■ Available data ■
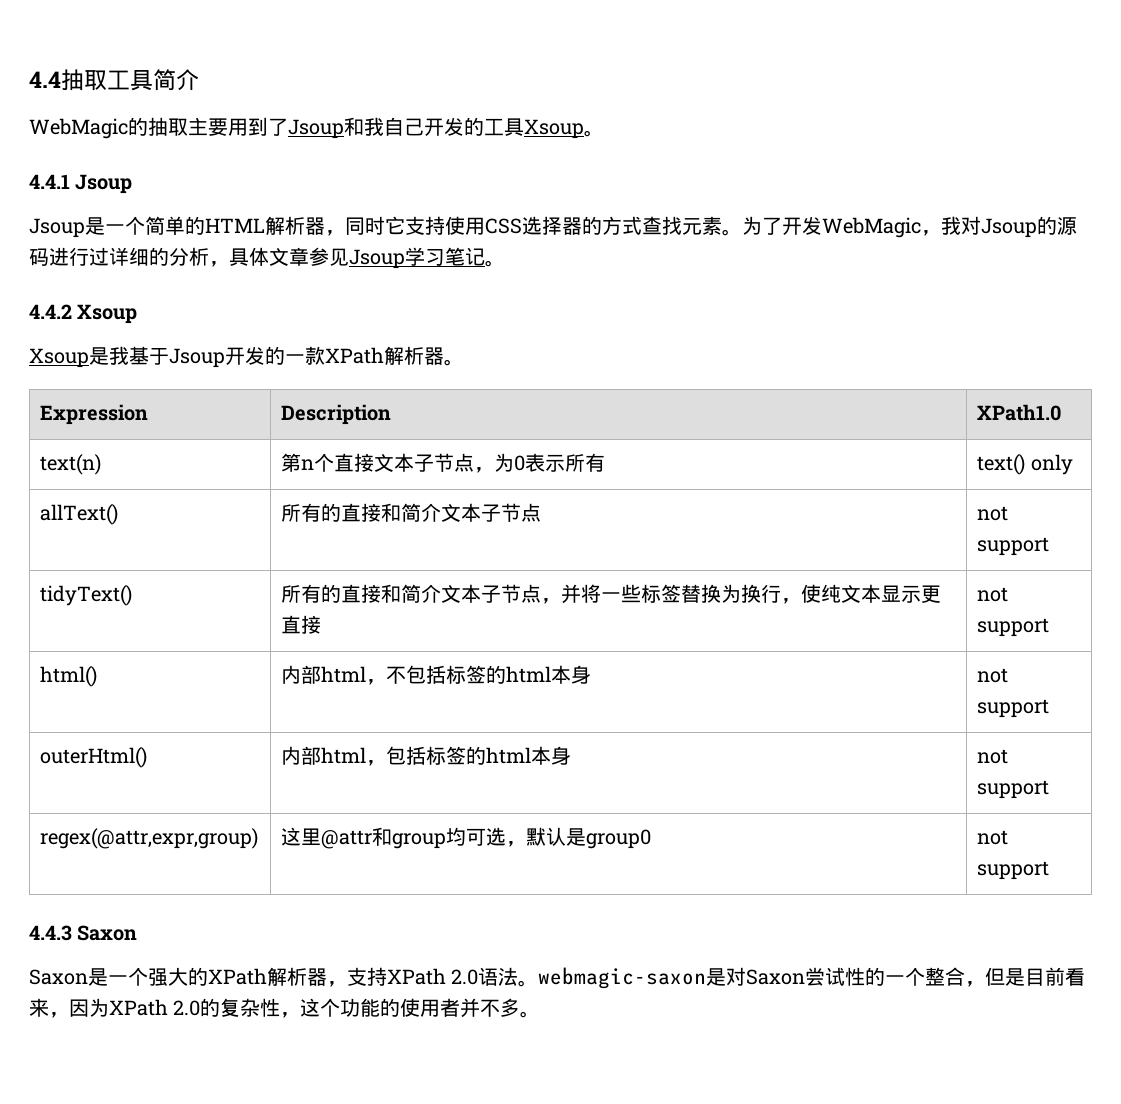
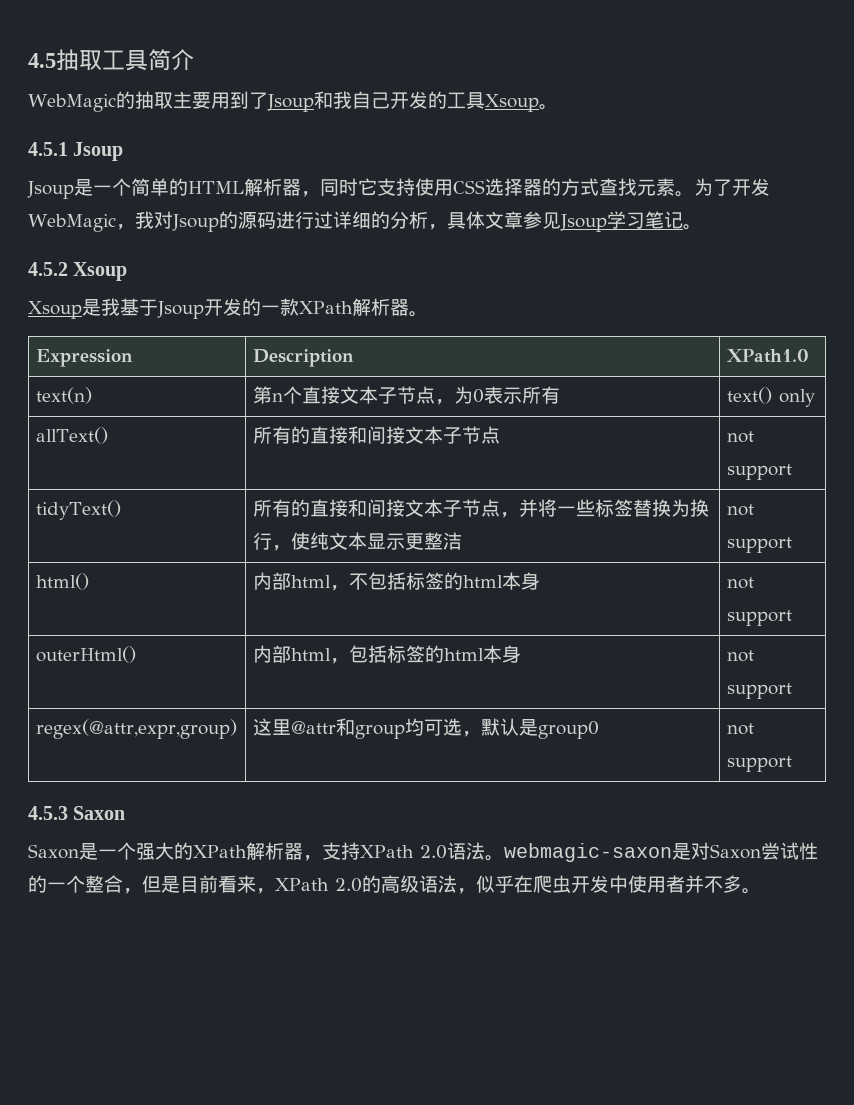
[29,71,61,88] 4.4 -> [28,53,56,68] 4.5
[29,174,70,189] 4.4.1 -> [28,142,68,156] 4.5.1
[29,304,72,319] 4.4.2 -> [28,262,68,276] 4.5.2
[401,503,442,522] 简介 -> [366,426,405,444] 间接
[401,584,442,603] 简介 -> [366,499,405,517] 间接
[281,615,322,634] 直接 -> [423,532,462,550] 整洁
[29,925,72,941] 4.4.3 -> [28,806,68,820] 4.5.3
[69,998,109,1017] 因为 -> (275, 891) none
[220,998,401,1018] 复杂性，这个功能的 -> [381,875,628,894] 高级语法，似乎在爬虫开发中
==
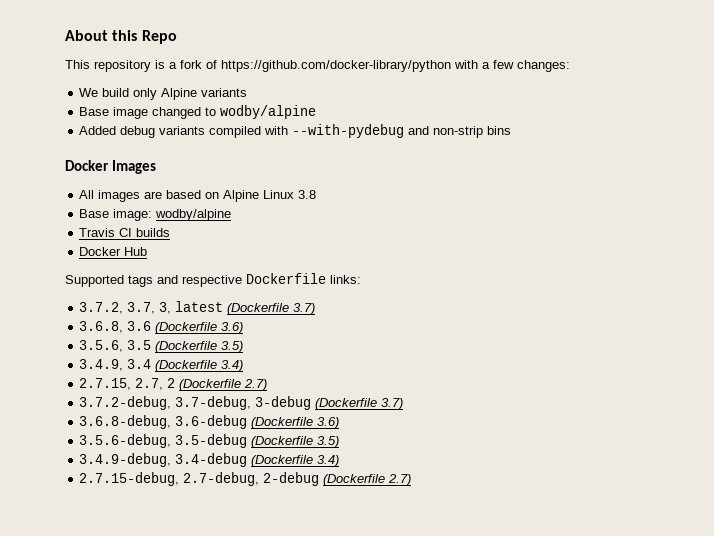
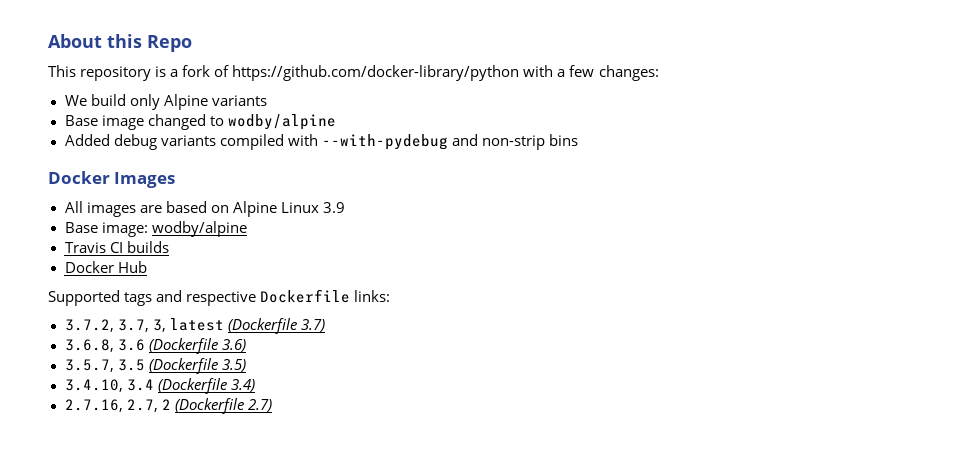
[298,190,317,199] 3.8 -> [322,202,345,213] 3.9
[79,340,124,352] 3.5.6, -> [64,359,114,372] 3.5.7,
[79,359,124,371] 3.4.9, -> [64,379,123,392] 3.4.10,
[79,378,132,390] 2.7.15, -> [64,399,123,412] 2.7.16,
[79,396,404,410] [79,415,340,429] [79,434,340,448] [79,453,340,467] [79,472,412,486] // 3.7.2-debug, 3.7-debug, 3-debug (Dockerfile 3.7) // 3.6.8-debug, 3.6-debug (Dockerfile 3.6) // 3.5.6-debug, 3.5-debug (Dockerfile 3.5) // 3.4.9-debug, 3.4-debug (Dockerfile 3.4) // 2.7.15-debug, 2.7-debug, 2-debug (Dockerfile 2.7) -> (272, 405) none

■ Activity ■
Using the entries above, output exactly the lines between the line holding "[79,340,124,352] 3.5.6, ->" and the line holding "[79,396,404,410] [79,415,340,429] [79,434,340,448]", end lines included, and nothing more.

■ Answer to this task ■
[79,340,124,352] 3.5.6, -> [64,359,114,372] 3.5.7,
[79,359,124,371] 3.4.9, -> [64,379,123,392] 3.4.10,
[79,378,132,390] 2.7.15, -> [64,399,123,412] 2.7.16,
[79,396,404,410] [79,415,340,429] [79,434,340,448] [79,453,340,467] [79,472,412,486] // 3.7.2-debug, 3.7-debug, 3-debug (Dockerfile 3.7) // 3.6.8-debug, 3.6-debug (Dockerfile 3.6) // 3.5.6-debug, 3.5-debug (Dockerfile 3.5) // 3.4.9-debug, 3.4-debug (Dockerfile 3.4) // 2.7.15-debug, 2.7-debug, 2-debug (Dockerfile 2.7) -> (272, 405) none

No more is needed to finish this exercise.